Instructions for the task
Every line with the string "round" must be copied from the entries below.

Dataset records
# # #

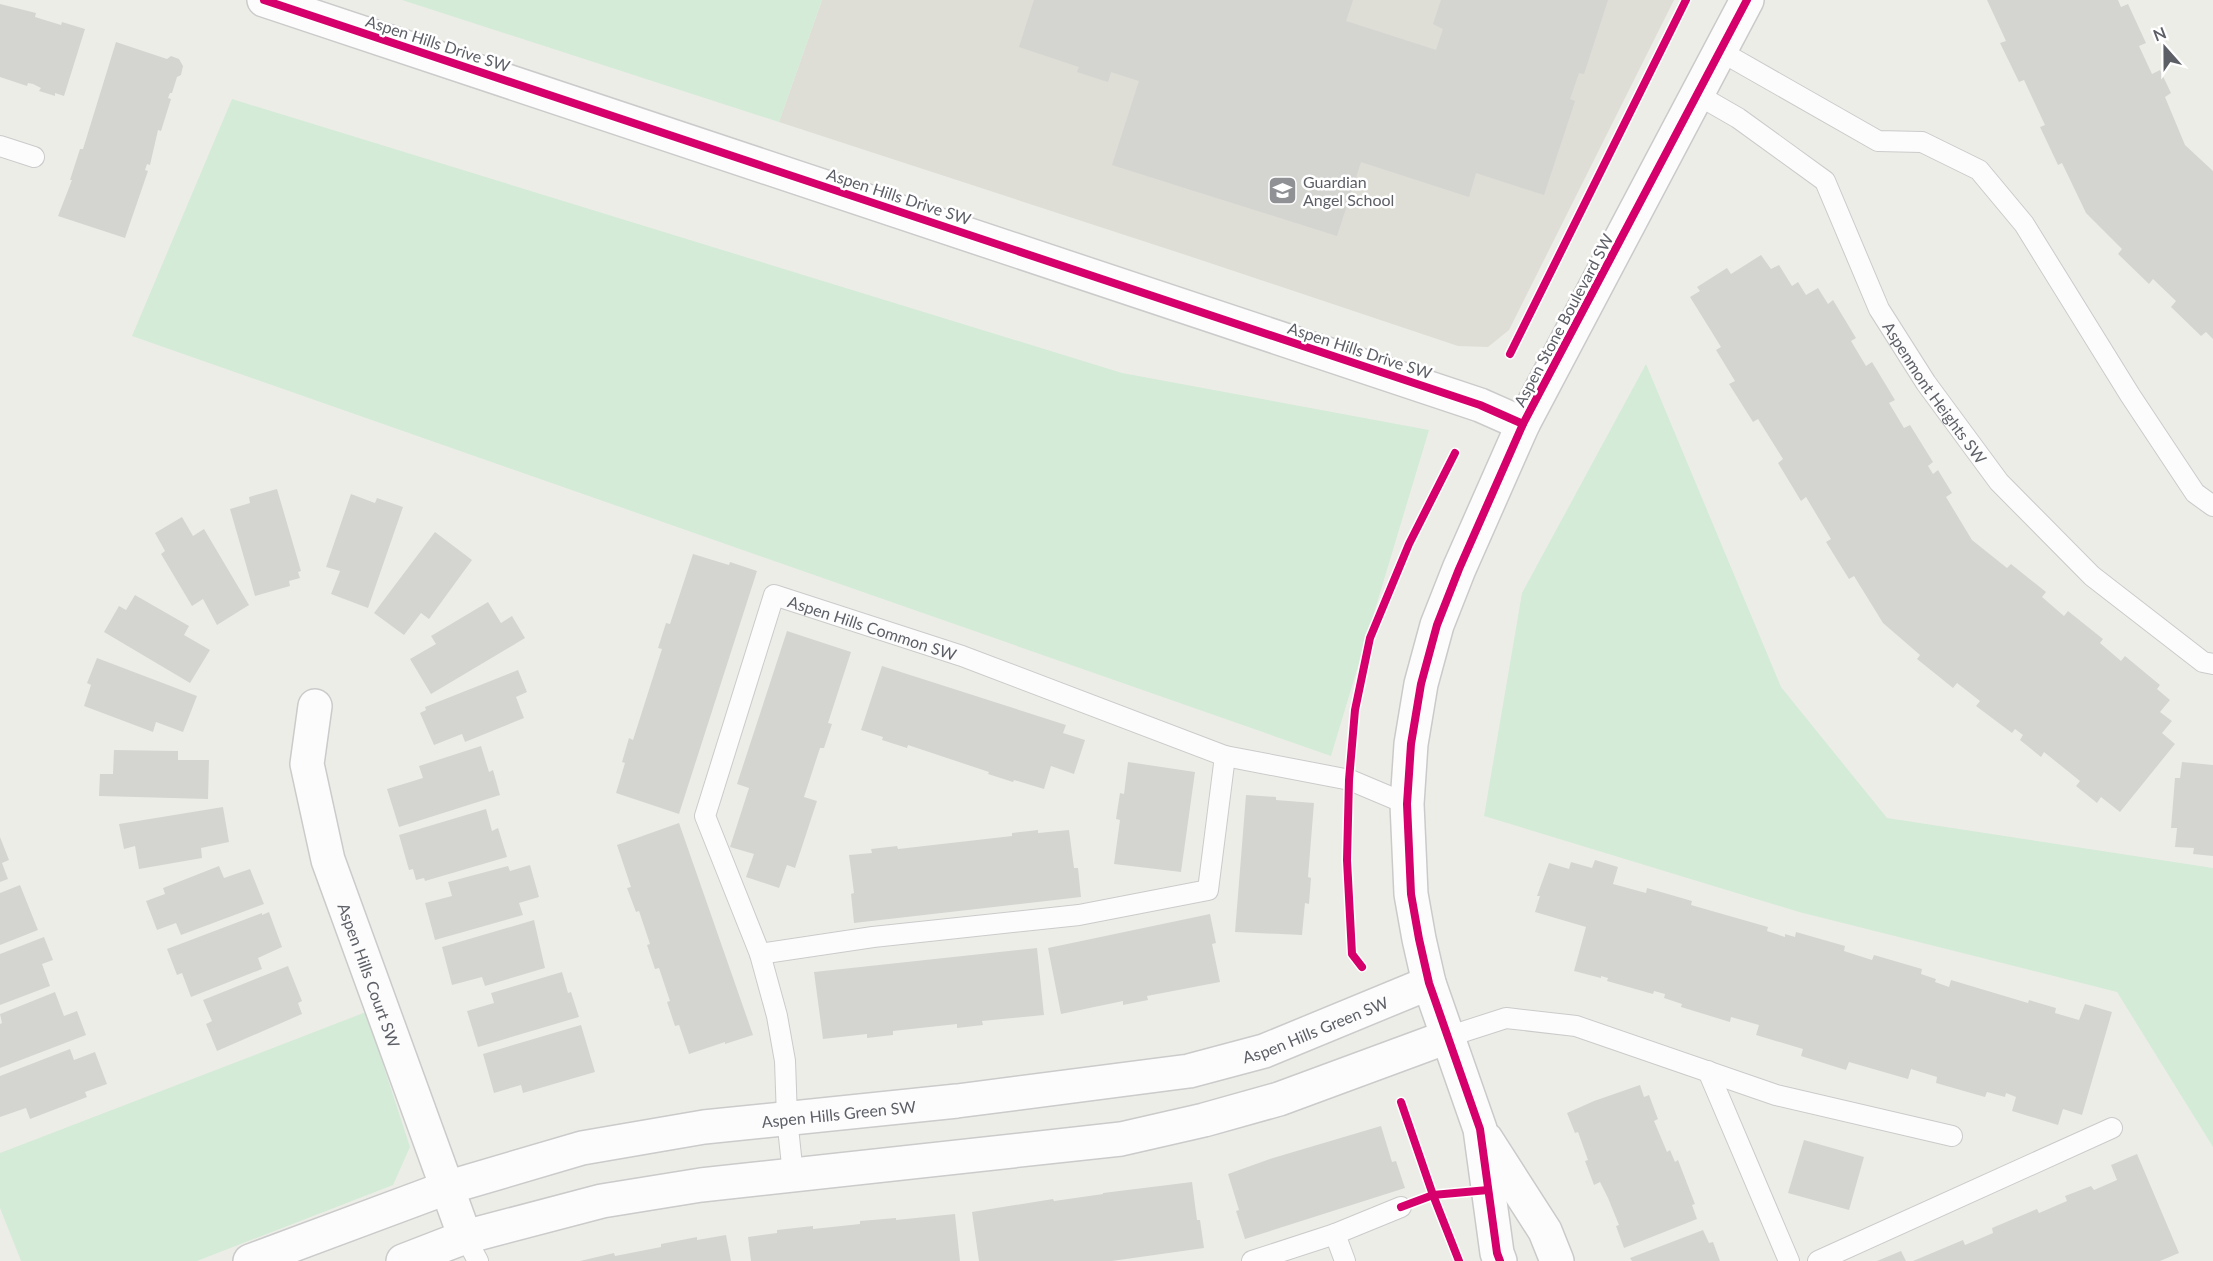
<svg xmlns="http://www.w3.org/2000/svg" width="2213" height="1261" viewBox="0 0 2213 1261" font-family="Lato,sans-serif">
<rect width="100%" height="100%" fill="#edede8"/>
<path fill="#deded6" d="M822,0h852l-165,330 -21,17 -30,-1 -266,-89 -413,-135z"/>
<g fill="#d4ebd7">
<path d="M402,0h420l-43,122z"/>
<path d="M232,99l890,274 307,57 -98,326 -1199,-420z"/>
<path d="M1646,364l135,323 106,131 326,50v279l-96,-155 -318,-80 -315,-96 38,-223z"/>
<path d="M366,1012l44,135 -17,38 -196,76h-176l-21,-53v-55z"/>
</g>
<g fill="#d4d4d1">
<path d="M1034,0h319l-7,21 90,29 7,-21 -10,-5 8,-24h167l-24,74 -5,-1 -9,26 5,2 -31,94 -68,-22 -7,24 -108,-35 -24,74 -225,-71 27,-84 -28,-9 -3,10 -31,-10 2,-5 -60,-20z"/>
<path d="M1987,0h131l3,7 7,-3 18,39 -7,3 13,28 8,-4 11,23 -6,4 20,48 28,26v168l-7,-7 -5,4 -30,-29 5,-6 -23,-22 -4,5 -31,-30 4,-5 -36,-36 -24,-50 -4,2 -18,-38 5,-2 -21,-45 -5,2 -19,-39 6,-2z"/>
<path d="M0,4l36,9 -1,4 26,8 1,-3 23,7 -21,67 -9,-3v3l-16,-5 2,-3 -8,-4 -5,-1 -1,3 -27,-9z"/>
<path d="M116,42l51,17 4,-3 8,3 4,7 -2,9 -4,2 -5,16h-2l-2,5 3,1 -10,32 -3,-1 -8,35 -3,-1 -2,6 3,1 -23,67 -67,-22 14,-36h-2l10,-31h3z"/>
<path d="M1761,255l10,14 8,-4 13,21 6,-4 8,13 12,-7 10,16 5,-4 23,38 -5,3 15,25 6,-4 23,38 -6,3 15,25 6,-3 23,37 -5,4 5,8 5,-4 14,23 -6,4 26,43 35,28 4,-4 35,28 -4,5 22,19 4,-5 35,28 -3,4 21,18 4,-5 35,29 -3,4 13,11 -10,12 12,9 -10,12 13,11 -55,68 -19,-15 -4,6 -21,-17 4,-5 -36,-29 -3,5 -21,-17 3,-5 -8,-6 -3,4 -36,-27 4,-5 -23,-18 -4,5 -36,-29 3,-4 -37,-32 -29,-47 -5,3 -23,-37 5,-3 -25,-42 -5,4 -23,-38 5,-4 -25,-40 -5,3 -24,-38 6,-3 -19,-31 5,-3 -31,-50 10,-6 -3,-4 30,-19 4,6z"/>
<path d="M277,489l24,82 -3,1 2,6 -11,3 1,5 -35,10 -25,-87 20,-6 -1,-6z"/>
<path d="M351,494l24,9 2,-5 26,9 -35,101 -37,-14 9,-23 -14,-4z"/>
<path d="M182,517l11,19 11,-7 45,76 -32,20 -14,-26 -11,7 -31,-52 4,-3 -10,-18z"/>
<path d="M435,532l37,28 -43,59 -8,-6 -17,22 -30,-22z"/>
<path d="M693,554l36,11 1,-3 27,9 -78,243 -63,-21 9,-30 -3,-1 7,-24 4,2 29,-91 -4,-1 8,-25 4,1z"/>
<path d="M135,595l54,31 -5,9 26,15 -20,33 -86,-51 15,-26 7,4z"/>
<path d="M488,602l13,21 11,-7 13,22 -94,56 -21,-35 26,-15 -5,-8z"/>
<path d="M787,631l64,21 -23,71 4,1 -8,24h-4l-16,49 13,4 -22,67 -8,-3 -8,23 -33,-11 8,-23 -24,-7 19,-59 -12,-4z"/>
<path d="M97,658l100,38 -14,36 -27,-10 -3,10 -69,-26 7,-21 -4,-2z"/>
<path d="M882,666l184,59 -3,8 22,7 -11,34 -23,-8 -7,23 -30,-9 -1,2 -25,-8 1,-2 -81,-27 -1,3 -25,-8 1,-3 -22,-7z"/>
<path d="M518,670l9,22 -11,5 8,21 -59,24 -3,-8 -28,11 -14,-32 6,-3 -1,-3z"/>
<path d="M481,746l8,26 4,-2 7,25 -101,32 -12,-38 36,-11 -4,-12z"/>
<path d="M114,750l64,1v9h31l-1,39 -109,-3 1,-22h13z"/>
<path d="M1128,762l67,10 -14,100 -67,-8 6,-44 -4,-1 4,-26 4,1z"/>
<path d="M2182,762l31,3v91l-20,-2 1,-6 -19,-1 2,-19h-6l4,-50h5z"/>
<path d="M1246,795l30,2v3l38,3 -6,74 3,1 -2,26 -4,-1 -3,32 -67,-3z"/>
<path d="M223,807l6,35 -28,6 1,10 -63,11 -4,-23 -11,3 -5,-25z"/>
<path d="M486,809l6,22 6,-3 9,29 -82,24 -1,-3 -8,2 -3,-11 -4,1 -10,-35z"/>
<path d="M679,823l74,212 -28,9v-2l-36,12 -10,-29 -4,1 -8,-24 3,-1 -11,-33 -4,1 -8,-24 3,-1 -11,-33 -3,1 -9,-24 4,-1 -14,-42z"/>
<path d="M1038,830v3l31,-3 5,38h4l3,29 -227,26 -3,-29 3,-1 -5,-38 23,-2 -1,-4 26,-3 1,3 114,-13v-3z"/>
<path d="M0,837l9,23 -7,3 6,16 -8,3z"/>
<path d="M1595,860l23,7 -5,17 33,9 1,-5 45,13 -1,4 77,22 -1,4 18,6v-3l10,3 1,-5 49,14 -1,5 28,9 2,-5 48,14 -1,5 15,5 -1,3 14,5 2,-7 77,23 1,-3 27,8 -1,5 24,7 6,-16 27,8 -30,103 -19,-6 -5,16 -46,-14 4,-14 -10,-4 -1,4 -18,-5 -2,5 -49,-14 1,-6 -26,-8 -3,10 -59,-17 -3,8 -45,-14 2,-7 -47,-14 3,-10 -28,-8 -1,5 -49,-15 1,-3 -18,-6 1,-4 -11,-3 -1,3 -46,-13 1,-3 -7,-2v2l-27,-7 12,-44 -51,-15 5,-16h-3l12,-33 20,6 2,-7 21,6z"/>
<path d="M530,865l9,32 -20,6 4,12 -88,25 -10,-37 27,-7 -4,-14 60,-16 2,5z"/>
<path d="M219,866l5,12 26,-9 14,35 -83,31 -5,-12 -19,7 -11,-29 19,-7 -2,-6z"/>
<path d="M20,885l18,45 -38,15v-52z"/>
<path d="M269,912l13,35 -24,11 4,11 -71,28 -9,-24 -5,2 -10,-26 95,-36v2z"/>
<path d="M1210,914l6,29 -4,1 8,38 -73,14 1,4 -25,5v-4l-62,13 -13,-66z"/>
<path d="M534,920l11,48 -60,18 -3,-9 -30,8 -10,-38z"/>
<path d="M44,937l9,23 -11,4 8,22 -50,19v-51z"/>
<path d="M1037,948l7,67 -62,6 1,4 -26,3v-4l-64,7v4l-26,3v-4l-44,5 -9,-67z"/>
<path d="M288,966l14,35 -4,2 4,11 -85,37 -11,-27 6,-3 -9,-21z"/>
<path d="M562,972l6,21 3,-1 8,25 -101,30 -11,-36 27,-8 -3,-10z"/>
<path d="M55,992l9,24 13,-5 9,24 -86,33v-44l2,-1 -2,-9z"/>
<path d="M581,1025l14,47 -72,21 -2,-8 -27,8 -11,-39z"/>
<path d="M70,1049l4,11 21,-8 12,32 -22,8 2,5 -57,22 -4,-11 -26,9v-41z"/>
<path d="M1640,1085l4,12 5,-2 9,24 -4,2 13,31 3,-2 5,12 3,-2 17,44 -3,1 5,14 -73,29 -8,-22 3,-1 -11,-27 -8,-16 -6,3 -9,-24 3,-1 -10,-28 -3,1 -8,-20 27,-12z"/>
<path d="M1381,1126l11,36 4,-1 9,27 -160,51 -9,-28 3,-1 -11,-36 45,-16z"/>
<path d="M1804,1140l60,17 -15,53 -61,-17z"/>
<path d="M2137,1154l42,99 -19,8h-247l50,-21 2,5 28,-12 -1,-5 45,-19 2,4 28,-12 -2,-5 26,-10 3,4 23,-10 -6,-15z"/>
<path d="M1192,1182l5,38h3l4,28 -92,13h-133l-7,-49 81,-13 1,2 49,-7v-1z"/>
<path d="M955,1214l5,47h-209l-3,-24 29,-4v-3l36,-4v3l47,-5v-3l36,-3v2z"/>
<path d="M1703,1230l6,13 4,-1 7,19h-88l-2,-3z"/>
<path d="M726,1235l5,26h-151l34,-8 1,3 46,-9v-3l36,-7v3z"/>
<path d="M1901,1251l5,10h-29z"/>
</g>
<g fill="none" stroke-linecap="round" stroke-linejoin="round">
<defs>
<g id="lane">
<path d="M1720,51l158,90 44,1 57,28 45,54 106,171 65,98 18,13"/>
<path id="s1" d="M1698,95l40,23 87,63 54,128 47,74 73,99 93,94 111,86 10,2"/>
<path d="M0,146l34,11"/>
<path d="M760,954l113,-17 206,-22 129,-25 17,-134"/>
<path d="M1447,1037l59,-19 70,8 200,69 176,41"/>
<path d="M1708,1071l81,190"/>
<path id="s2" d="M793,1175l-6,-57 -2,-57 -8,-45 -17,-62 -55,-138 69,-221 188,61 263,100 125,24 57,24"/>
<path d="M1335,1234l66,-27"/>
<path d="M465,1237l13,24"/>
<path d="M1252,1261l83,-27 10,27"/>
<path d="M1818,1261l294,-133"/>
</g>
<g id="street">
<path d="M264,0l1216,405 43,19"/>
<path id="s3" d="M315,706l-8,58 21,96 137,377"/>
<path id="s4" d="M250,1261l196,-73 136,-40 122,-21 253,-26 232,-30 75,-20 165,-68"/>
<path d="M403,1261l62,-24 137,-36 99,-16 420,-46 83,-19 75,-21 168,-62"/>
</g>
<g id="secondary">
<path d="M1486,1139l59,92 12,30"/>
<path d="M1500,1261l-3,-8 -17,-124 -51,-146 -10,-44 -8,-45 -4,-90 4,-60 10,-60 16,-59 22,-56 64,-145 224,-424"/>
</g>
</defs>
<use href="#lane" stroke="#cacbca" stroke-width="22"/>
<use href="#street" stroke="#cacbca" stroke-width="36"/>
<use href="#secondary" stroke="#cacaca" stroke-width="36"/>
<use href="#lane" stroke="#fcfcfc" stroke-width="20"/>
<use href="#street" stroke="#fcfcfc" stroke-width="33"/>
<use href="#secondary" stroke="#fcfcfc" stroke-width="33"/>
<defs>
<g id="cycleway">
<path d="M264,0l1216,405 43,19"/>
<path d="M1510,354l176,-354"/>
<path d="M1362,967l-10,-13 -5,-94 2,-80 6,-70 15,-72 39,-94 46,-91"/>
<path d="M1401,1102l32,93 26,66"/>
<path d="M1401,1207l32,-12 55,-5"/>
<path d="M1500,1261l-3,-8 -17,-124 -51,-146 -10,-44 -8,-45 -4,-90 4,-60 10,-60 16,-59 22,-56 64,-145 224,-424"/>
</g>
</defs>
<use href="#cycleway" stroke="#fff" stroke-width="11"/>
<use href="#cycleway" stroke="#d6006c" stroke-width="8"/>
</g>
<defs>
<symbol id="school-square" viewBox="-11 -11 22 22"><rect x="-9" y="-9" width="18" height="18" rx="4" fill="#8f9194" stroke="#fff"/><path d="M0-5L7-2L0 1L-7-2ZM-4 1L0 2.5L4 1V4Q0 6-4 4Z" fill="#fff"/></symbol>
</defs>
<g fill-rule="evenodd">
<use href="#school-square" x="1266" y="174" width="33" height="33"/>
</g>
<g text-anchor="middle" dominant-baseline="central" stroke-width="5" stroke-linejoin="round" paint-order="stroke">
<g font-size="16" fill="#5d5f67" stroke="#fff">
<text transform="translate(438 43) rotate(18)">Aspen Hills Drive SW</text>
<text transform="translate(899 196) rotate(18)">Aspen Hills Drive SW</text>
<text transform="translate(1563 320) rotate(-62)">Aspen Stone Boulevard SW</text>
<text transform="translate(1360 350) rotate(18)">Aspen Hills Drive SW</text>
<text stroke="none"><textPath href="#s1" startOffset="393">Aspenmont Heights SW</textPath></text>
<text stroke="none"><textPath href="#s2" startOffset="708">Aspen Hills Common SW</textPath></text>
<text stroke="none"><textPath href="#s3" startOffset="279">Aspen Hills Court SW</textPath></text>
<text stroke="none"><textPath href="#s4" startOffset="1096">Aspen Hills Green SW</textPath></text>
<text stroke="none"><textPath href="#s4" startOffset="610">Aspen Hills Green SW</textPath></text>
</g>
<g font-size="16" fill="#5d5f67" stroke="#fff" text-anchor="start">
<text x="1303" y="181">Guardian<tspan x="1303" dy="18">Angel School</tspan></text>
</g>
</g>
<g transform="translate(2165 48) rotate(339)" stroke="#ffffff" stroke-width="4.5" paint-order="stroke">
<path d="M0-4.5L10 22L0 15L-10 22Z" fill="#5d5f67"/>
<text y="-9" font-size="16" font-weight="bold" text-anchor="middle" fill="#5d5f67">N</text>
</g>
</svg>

# # #

Response to this task
<g fill="none" stroke-linecap="round" stroke-linejoin="round">
<g text-anchor="middle" dominant-baseline="central" stroke-width="5" stroke-linejoin="round" paint-order="stroke">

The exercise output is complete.